**TEXTAUSZUG**.
______

Dabei waren unter anderem Lehrkräfte, Erzieher aus Kitas und Schulen, Angestellte aus Senats- und Bezirksverwaltungen und aus diversen Ämtern, Feuerwehrleute und Angestellte der Berliner Polizei.

Infolge des Warnstreiks fiel an vielen Schulen Unterricht aus, Kitas blieben zu. Manche Behörden, etwa Bürgerämter, arbeiteten nur eingeschränkt. Zu dem Protest hatten die Gewerkschaften Verdi, GEW, GdP und IG Bau aufgerufen, auch in den anderen Stadtstaaten Bremen und Hamburg. 

Angesichts der Beteiligung am Warnstreik sprachen Berliner Gewerkschaftsfunktionäre von einem starken Signal an die Arbeitgeberseite, endlich ein verhandlungsfähiges Angebot zu unterbreiten. „Die Länder haben in zwei Verhandlungsrunden kein Angebot vorgelegt. Das ist eine Respektlosigkeit gegenüber den Beschäftigten“, erklärte die Verdi-Landesleiterin für Berlin-Brandenburg, Andrea Kühnemann.

______

**ERFASSTE DATEN**.
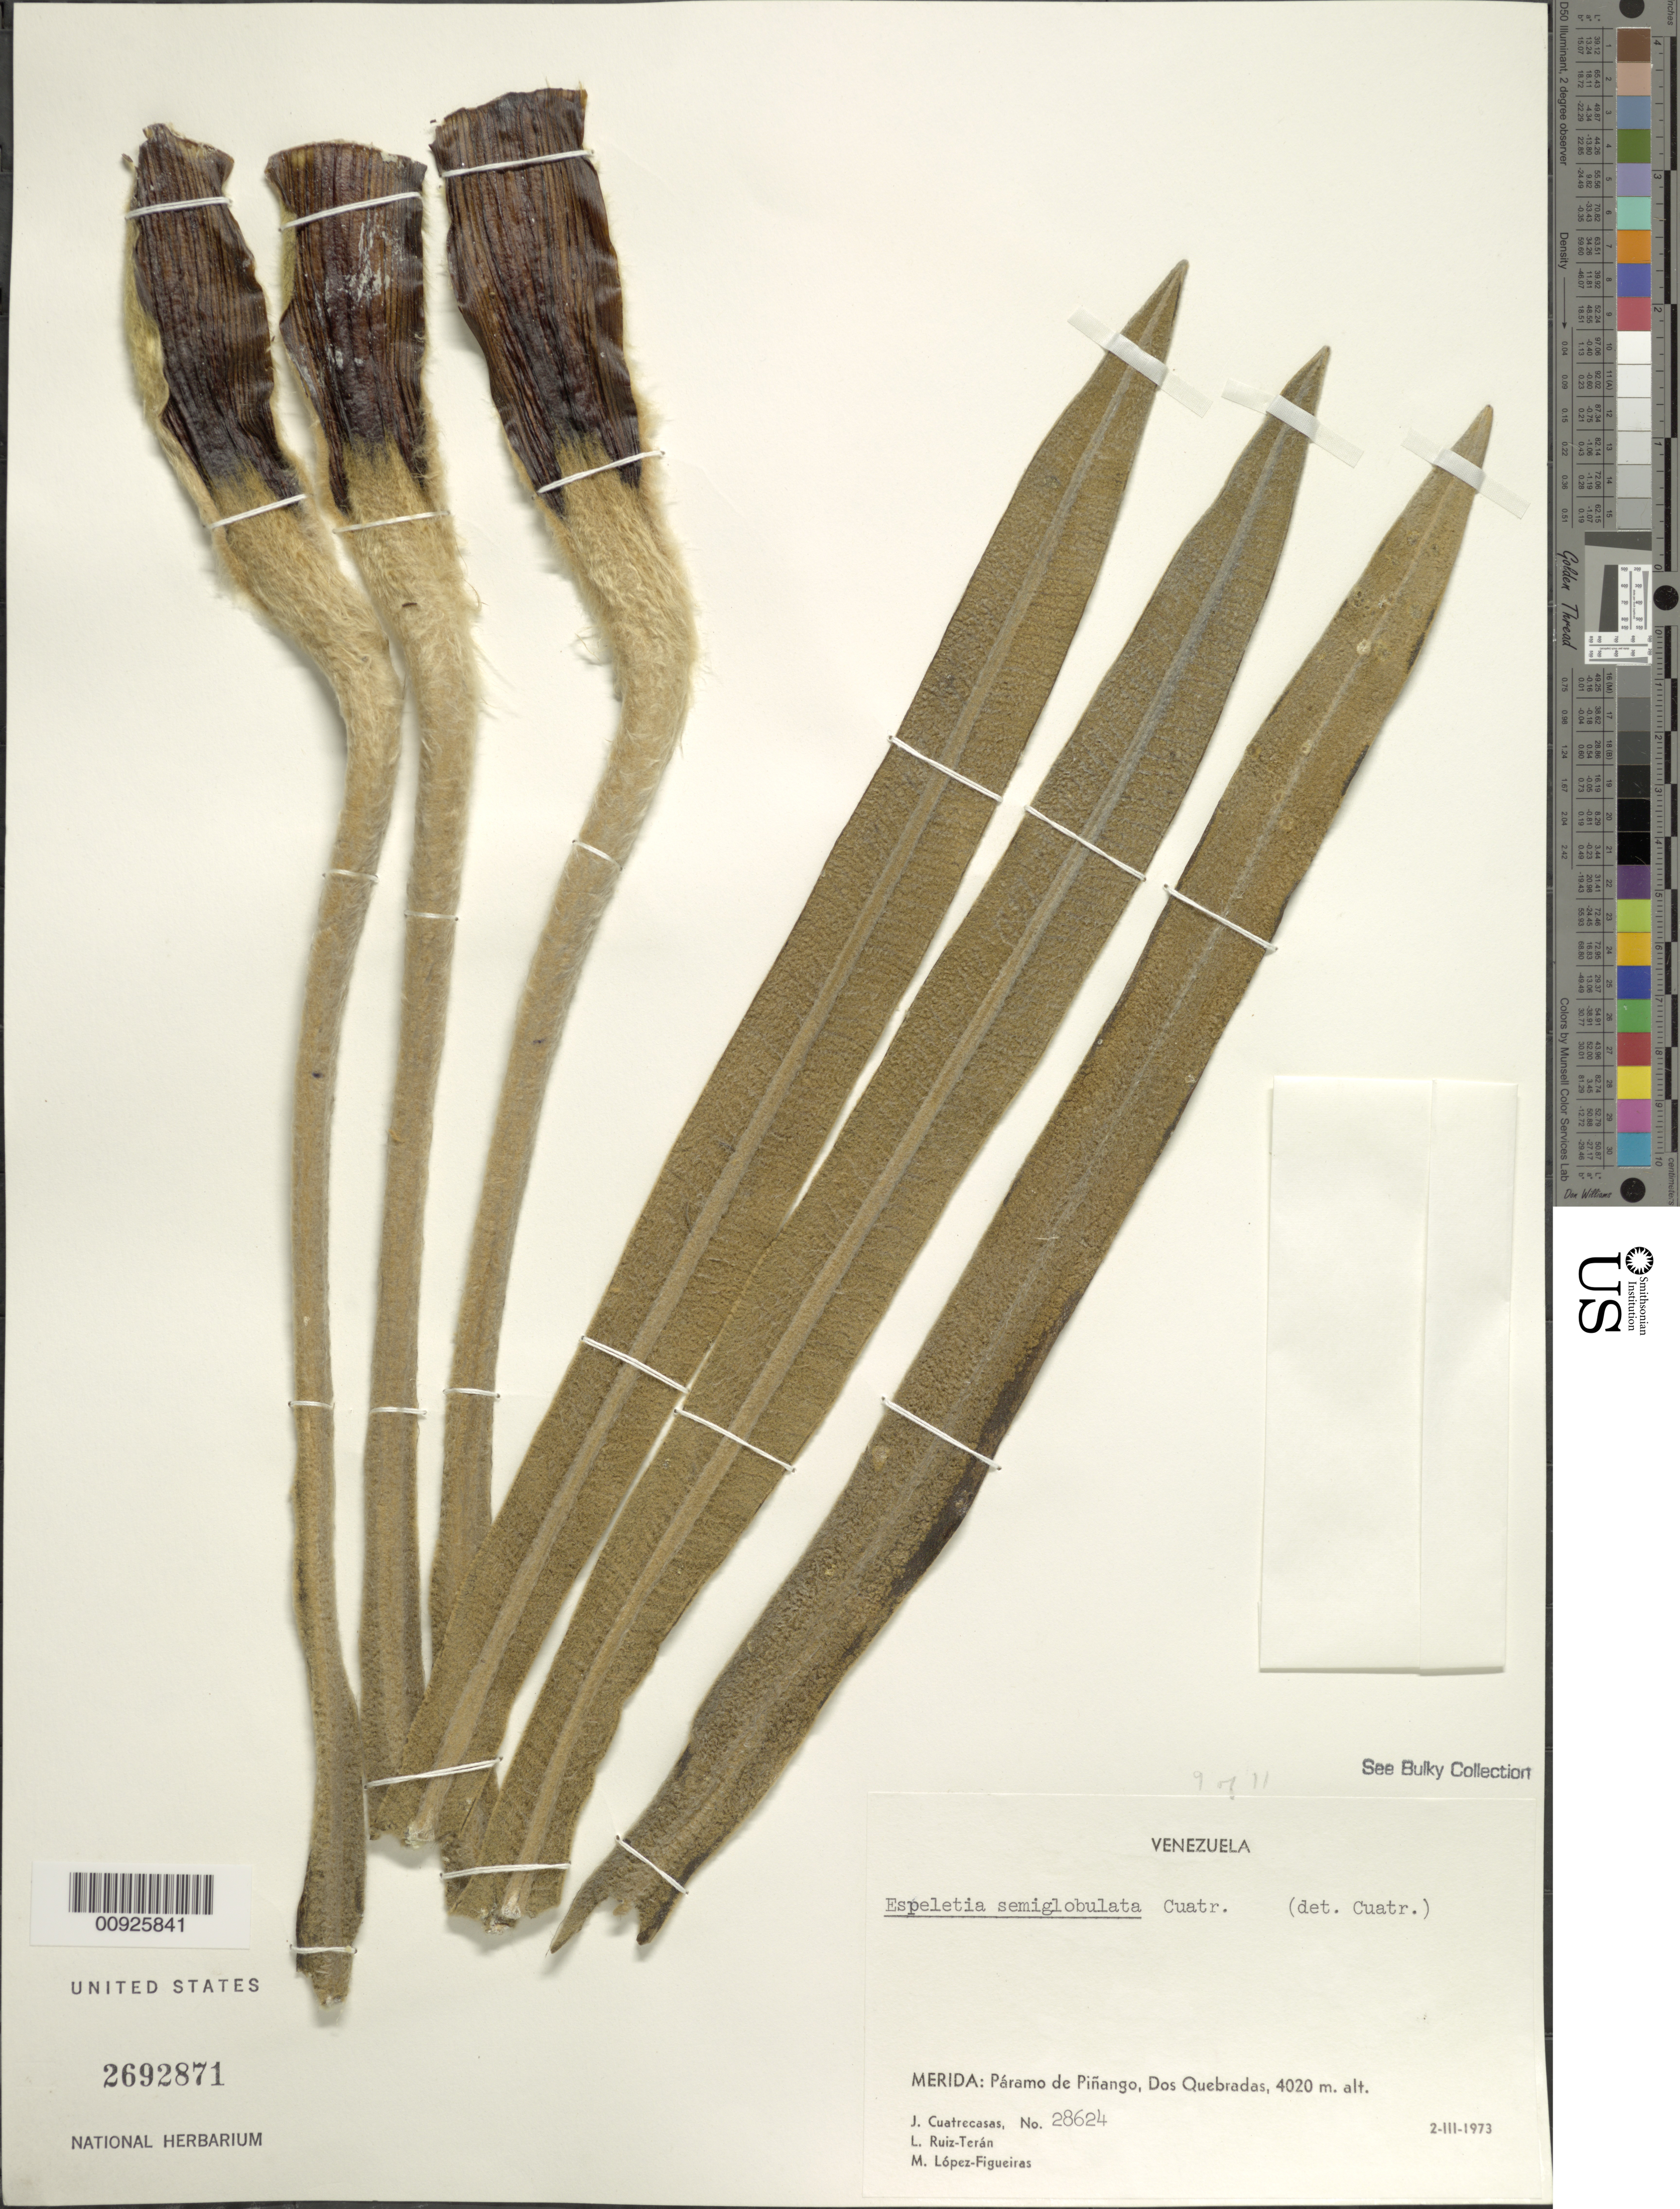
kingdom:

______

**AUFGABENSTELLUNG**. Schreiben Sie den Textauszug über den Warnstreik ab „Infolge des Warnstreiks“ und weiter bis einschließlich „Berlin-Brandenburg, Andrea Kühnemann.“ neu. Ersetzen Sie dabei „Bürgerämter“ durch „Standesämter“.

**LÖSUNG**.
Infolge des Warnstreiks fiel an vielen Schulen Unterricht aus, Kitas blieben zu. Manche Behörden, etwa Standesämter, arbeiteten nur eingeschränkt. Zu dem Protest hatten die Gewerkschaften Verdi, GEW, GdP und IG Bau aufgerufen, auch in den anderen Stadtstaaten Bremen und Hamburg. 

Angesichts der Beteiligung am Warnstreik sprachen Berliner Gewerkschaftsfunktionäre von einem starken Signal an die Arbeitgeberseite, endlich ein verhandlungsfähiges Angebot zu unterbreiten. „Die Länder haben in zwei Verhandlungsrunden kein Angebot vorgelegt. Das ist eine Respektlosigkeit gegenüber den Beschäftigten“, erklärte die Verdi-Landesleiterin für Berlin-Brandenburg, Andrea Kühnemann.